Il progetto Rose che sprigionano ha previsto e prevede incontri formativi e attività pratiche tese a insegnare ai detenuti lavorazioni tessili artigianali plurisecolari – in particolare quella della produzione di rose di seta reliquiari delle clarisse di Santa Rosa – che possano garantire loro, una volta tornati in libertà, una via di accesso al mondo del lavoro – per esempio nel settore di finiture per abiti di sartoria e di complementi d’arredo.
Le rose di stoffa prodotte dai detenuti vengono donate al monastero di Santa Rosa di Viterbo, dove entrano a far parte degli oggetti devozionali legati al culto della patrona viterbese, richiestissimi dai fedeli soprattutto in occasione della festa settembrina. In questo progetto sono attualmente coinvolti 16 detenuti dell’alta sicurezza.

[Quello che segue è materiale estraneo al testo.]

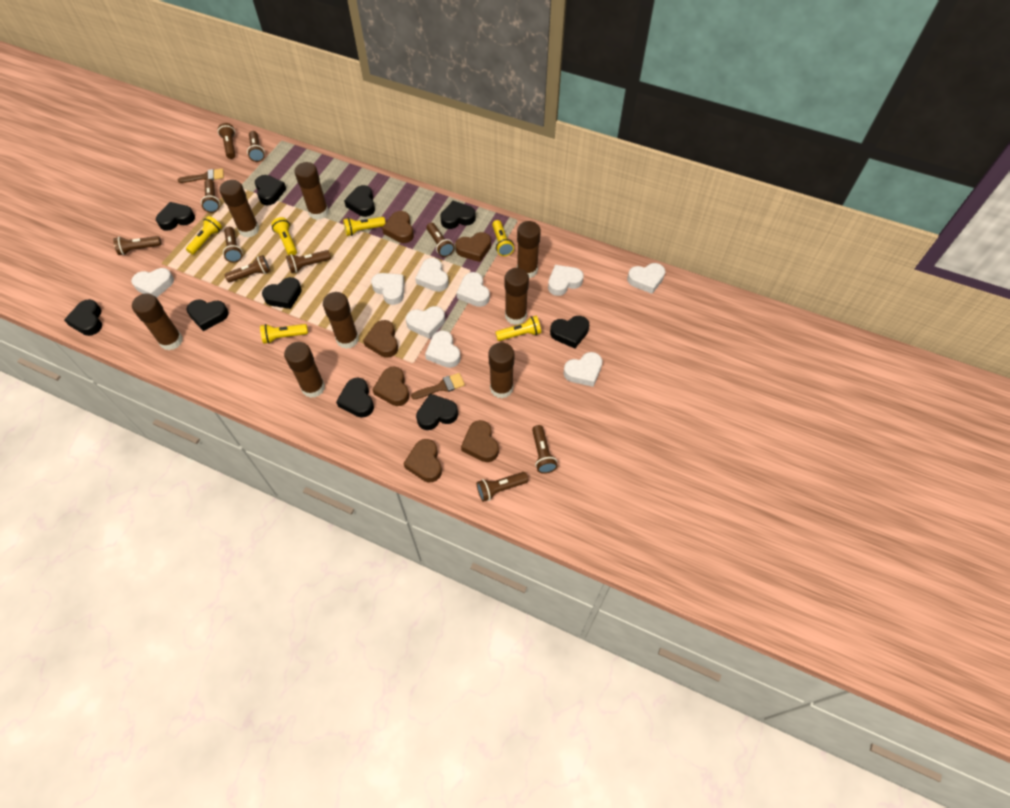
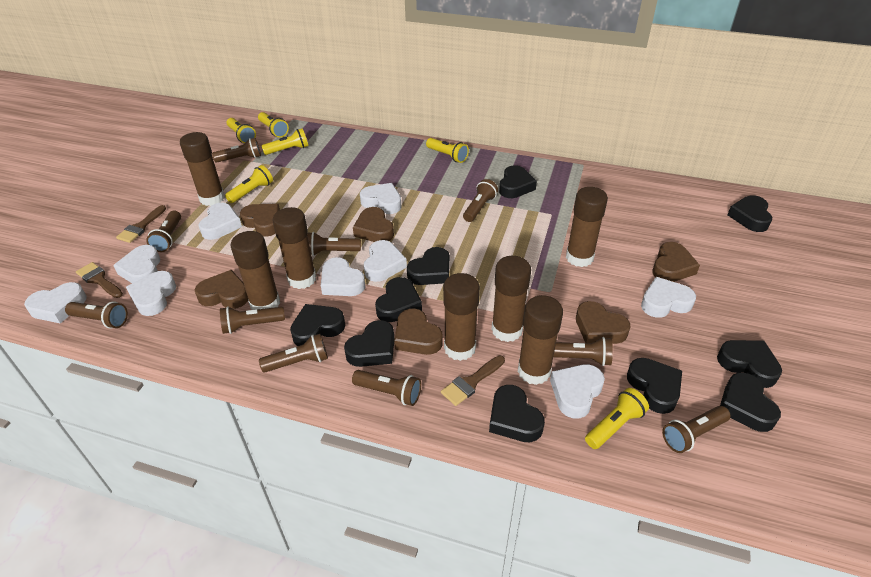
brown brush: [178,168,224,183] [411,373,465,399] = 2 -> [76,262,123,298] [116,205,166,243] [441,355,505,406] = 3
brown glue stick: [132,294,183,350] [219,180,259,238] [284,342,325,398] [295,162,329,220] [323,292,359,349] [488,342,514,399] [505,268,529,325] [517,221,541,278] = 8 -> [180,132,225,206] [231,231,280,310] [272,207,316,289] [443,273,480,361] [491,256,531,342] [518,295,563,385] [566,187,608,267] = 7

Ogni persona detenuta ha trovato, con l’aiuto dei formatori, il proprio ruolo all’interno di questo progetto, mettendo in campo capacità manuali fino ad allora silenti. La progettazione e la costruzione di un oggetto ha portato ad una sempre crescente gratificazione personale e allo stesso tempo ha consentito a ciascuno di specializzarsi in un aspetto (colorazione dei petali, formatura delle foglie, montaggio della corolla, packaging, ecc.) sviluppando un forte senso per il lavoro di squadra. Questo è uno degli obiettivi principali raggiunti dal progetto. Le persone detenute sono diventate un gruppo di lavoro integrato. Ciascuno di loro ha acquisito un ruolo in una ideale catena di montaggio avendo cura di rispettare il lavoro degli altri e insegnare al compagno come migliorare la fase di lavorazione assegnata. Con grande spirito critico ognuno ha riconosciuto i propri limiti, ma ha soprattutto messo a fuoco le proprie capacità tecniche e artistiche sino ad allora perlopiù celate.
Con il secondo progetto, Esperienze di reclusione, si è inteso invece arricchire la formazione personale dei detenuti coinvolgendoli nello studio della documentazione conservata presso l’Archivio della Federazione. Attraverso l’attività di trascrizione di manoscritti i detenuti sono stati sensibilizzati verso le antiche scritture: si è insegnato loro a leggere, a trascrivere e a fare edizione di fonti. In particolare i detenuti sono stati invitati a trascrivere un codice manoscritto del monastero delle Cappuccinelle di Aversa databile al XVII secolo. Si tratta di un codice in volgare che elenca mese per mese l’organizzazione interna, gli usi liturgici e alimentari della comunità monacale.
L’idea di far lavorare dei detenuti su fonti monacali nasce dalla constatazione delle analogie nelle dinamiche di gruppo che sussistono all’interno delle due istituzioni totali, il monastero e il carcere. Esistono a riguardo importanti progetti internazionali come quello francese condotto sotto la direzione di Isabelle Heullant-Donat, Enfermements. Histoire comparée des enfermements monastiques et carcéraux, che ha lo scopo precipuo di evidenziare le specificità e le relazioni tra reclusione religiosa monastica e l’incarceramento.
Lo scopo del progetto è stato quello di comprendere insieme ai detenuti il fenomeno della reclusione volontaria monastica; il rapporto tra reclusione volontaria, quella delle monache, e involontaria, quella dei detenuti, con l’obiettivo di fornire a quest’ultimi una nuova prospettiva della reclusione rispetto alla loro personale esperienza: la detenzione come un’opportunità, piuttosto che come una pena. Questo è stato possibile perché la distanza non solo temporale tra i detenuti e la fonte analizzata ha favorito i detenuti a lavorare su se stessi e sulla loro condizione di reclusi.